从 2001 年 1 月到 2008 年 12 月,我们使用了 Beth Israel Deaconess Medical Centre 的 Multiparameter Intelligent Monitoring in Intensive Care II(MIMIC-II)数据库(版本 26),其中包括美国马萨诸塞州波士顿贝斯以色列女执事医疗中心重症监护病房的所有患者。我们评估了基于 Super Learner 的医院死亡率预测的校准、区分和风险分类,并与 SAPS-II、APACHE-II 和 SOFA 进行了比较。我们通过交叉验证计算了性能指标,以避免产生有偏差的评估。然后,我们在法国巴黎欧洲乔治·蓬皮杜医院重症监护病房的 200 名随机选择的患者数据集(2013 年 9 月 1 日至 2014 年 6 月 30 日)上对我们提出的评分进行了外部验证。主要结局是医院死亡率。解释变量与 SAPS II 评分中包含的变量相同。
共纳入 24508 例患者,SAPS-II 中位数为 38(IQR 27-51),SOFA 中位数为 5(IQR 2-8)。24508 例患者中有 3002 例(12%)在贝斯以色列女执事医疗中心死亡。我们基于 Super Learner 生成了两组预测值;第一组基于 SAPS-II 中出现的 17 个变量(SL1),第二组基于原始、未经转换的变量(SL2)。这两种版本产生的死亡平均预测概率分别为 0.12(IQR 0.02-0.16)和 0.13(0.01-0.19),而 SOFA 的对应值为 0.12(0.05-0.15),SAPS-II 的对应值为 0.30(0.08-0.48)。

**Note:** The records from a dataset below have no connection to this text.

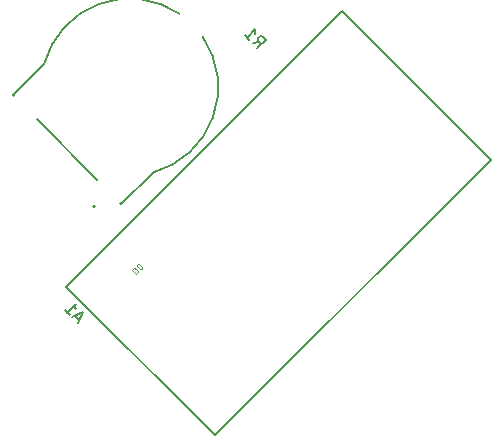
<source format=gbr>
%TF.GenerationSoftware,KiCad,Pcbnew,7.0.6*%
%TF.CreationDate,2024-08-01T17:58:24-04:00*%
%TF.ProjectId,Arduino_Motor_Shield,41726475-696e-46f5-9f4d-6f746f725f53,rev?*%
%TF.SameCoordinates,Original*%
%TF.FileFunction,Legend,Bot*%
%TF.FilePolarity,Positive*%
%FSLAX46Y46*%
G04 Gerber Fmt 4.6, Leading zero omitted, Abs format (unit mm)*
G04 Created by KiCad (PCBNEW 7.0.6) date 2024-08-01 17:58:24*
%MOMM*%
%LPD*%
G01*
G04 APERTURE LIST*
%ADD10C,0.150000*%
%ADD11C,0.075000*%
%ADD12C,0.127000*%
%ADD13C,0.200000*%
G04 APERTURE END LIST*
D10*
X133657102Y-98573373D02*
X133320384Y-98236655D01*
X133522415Y-98842747D02*
X133993819Y-97899938D01*
X133993819Y-97899938D02*
X133051010Y-98371342D01*
X132444919Y-97765251D02*
X132848980Y-98169312D01*
X132646949Y-97967281D02*
X133354056Y-97260175D01*
X133354056Y-97260175D02*
X133320384Y-97428533D01*
X133320384Y-97428533D02*
X133320384Y-97563220D01*
X133320384Y-97563220D02*
X133354056Y-97664236D01*
D11*
X138135241Y-94334153D02*
X138488794Y-94687706D01*
X138488794Y-94687706D02*
X138572974Y-94603527D01*
X138572974Y-94603527D02*
X138606645Y-94536183D01*
X138606645Y-94536183D02*
X138606645Y-94468840D01*
X138606645Y-94468840D02*
X138589809Y-94418332D01*
X138589809Y-94418332D02*
X138539302Y-94334153D01*
X138539302Y-94334153D02*
X138488794Y-94283645D01*
X138488794Y-94283645D02*
X138404615Y-94233137D01*
X138404615Y-94233137D02*
X138354107Y-94216301D01*
X138354107Y-94216301D02*
X138286764Y-94216301D01*
X138286764Y-94216301D02*
X138219420Y-94249973D01*
X138219420Y-94249973D02*
X138135241Y-94334153D01*
X138909691Y-94266809D02*
X138943363Y-94233137D01*
X138943363Y-94233137D02*
X138960199Y-94182630D01*
X138960199Y-94182630D02*
X138960199Y-94148958D01*
X138960199Y-94148958D02*
X138943363Y-94098450D01*
X138943363Y-94098450D02*
X138892855Y-94014271D01*
X138892855Y-94014271D02*
X138808676Y-93930092D01*
X138808676Y-93930092D02*
X138724496Y-93879584D01*
X138724496Y-93879584D02*
X138673989Y-93862748D01*
X138673989Y-93862748D02*
X138640317Y-93862748D01*
X138640317Y-93862748D02*
X138589809Y-93879584D01*
X138589809Y-93879584D02*
X138556138Y-93913256D01*
X138556138Y-93913256D02*
X138539302Y-93963763D01*
X138539302Y-93963763D02*
X138539302Y-93997435D01*
X138539302Y-93997435D02*
X138556138Y-94047943D01*
X138556138Y-94047943D02*
X138606645Y-94132122D01*
X138606645Y-94132122D02*
X138690825Y-94216301D01*
X138690825Y-94216301D02*
X138775004Y-94266809D01*
X138775004Y-94266809D02*
X138825512Y-94283645D01*
X138825512Y-94283645D02*
X138859183Y-94283645D01*
X138859183Y-94283645D02*
X138909691Y-94266809D01*
D10*
X148331918Y-75162810D02*
X148904337Y-75061795D01*
X148735979Y-75566871D02*
X149443085Y-74859764D01*
X149443085Y-74859764D02*
X149173711Y-74590390D01*
X149173711Y-74590390D02*
X149072696Y-74556718D01*
X149072696Y-74556718D02*
X149005353Y-74556718D01*
X149005353Y-74556718D02*
X148904337Y-74590390D01*
X148904337Y-74590390D02*
X148803322Y-74691405D01*
X148803322Y-74691405D02*
X148769650Y-74792421D01*
X148769650Y-74792421D02*
X148769650Y-74859764D01*
X148769650Y-74859764D02*
X148803322Y-74960779D01*
X148803322Y-74960779D02*
X149072696Y-75230153D01*
X147658483Y-74489375D02*
X148062544Y-74893436D01*
X147860513Y-74691405D02*
X148567620Y-73984299D01*
X148567620Y-73984299D02*
X148533948Y-74152657D01*
X148533948Y-74152657D02*
X148533948Y-74287344D01*
X148533948Y-74287344D02*
X148567620Y-74388360D01*
%TO.C,A1*%
X132553181Y-95793461D02*
X155901847Y-72444795D01*
X168474205Y-85017153D02*
X155901847Y-72444795D01*
X145125539Y-108365819D02*
X132553181Y-95793461D01*
X145125539Y-108365819D02*
X168474205Y-85017153D01*
D12*
%TO.C,R1*%
X137214893Y-88766495D02*
X139872201Y-86109188D01*
X137214893Y-88766495D02*
X137122969Y-88674571D01*
X135185497Y-86737098D02*
X130051902Y-81603503D01*
X128114429Y-79666031D02*
X128022505Y-79574107D01*
X128022505Y-79574107D02*
X130679812Y-76916799D01*
X139872201Y-86109188D02*
G75*
G03*
X144105153Y-74621319I-1945192J7240543D01*
G01*
X142167678Y-72683850D02*
G75*
G03*
X130679813Y-76916799I-4247326J-6178137D01*
G01*
D13*
X134981441Y-88978627D02*
G75*
G03*
X134981441Y-88978627I-100000J0D01*
G01*
%TD*%
M02*

</source>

SAPS-II 的交叉验证接受者操作特征曲线下面积(AUROC)为 0.78(95%CI 0.77-0.78),SOFA 为 0.71(0.70-0.72)。当解释变量分类为 SAPS-II 时,Super Learner 的 AUROC 为 0.85(0.84-0.85),当包含相同的解释变量而无需任何转换时,AUROC 为 0.88(0.87-0.89)。此外,Super Learner 显示出比以前的评分系统更好的校准特性。在外部验证数据集上,AUROC 为 0.94(0.90-0.98),校准特性良好。
与传统的严重程度评分相比,Super Learner 为重症监护病房患者的医院死亡率预测提供了更好的性能。一个用户友好的实现可在线获得,应该对寻求验证我们评分的临床医生有用。
富布赖特基金会、巴黎公立医院、Doris Duke 临床科学家发展奖和 NIH。